--- AVAILABLE RECORDS ---
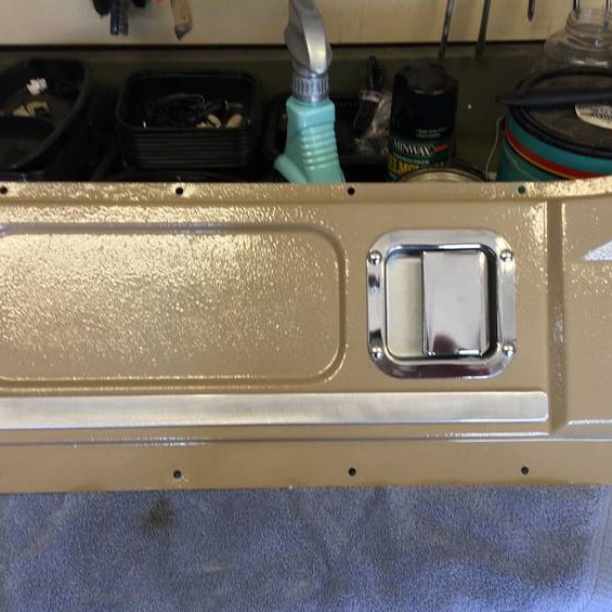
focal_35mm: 38
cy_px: 328
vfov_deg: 43.8
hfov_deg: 43.8
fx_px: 760
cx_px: 337
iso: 50
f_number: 2.2
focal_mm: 4.12
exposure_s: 1/30
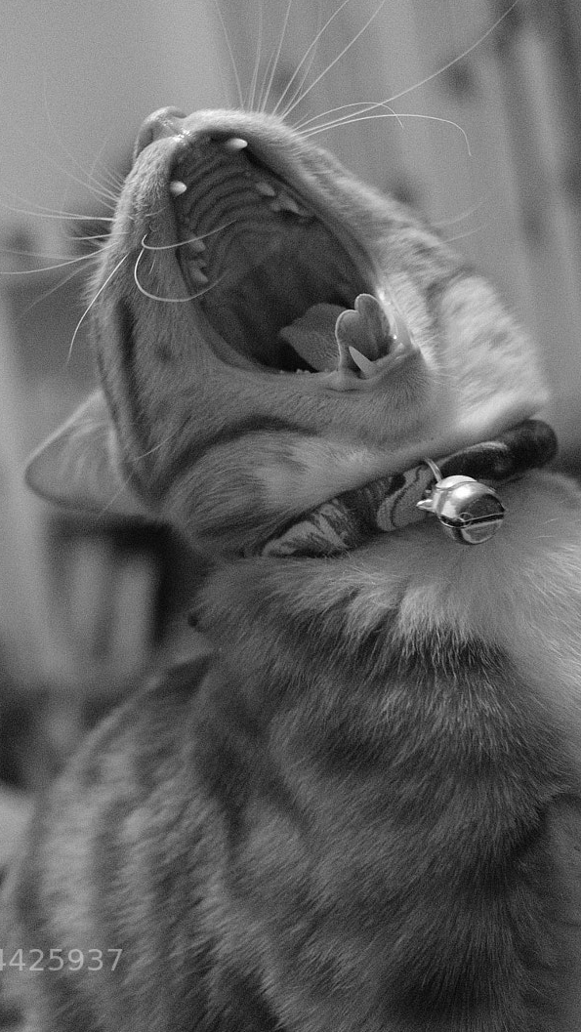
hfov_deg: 18.5
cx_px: 394
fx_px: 1779
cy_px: 516
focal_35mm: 65
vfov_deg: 32.3
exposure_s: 1/125
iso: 8000
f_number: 2.8
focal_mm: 27
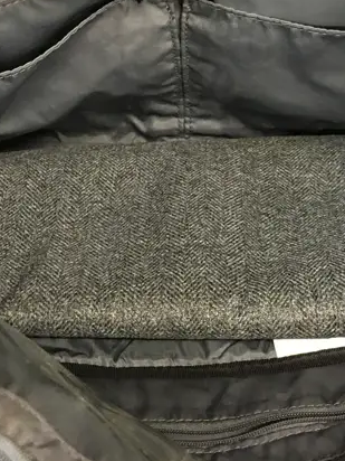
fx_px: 957
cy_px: 123
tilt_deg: -47.1
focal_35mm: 72
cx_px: 189
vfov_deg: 26.7
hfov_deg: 20.4
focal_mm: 4.15
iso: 100
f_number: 2.2
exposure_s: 1/8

--- EXERCISE AIM ---
Beginning at the line that contains "exposure_s: 1/125", copy each remaining line of the records exactly, through the final one. Omit the pictures.

--- SOLUTION TO THE PROBLEM ---
exposure_s: 1/125
iso: 8000
f_number: 2.8
focal_mm: 27
fx_px: 957
cy_px: 123
tilt_deg: -47.1
focal_35mm: 72
cx_px: 189
vfov_deg: 26.7
hfov_deg: 20.4
focal_mm: 4.15
iso: 100
f_number: 2.2
exposure_s: 1/8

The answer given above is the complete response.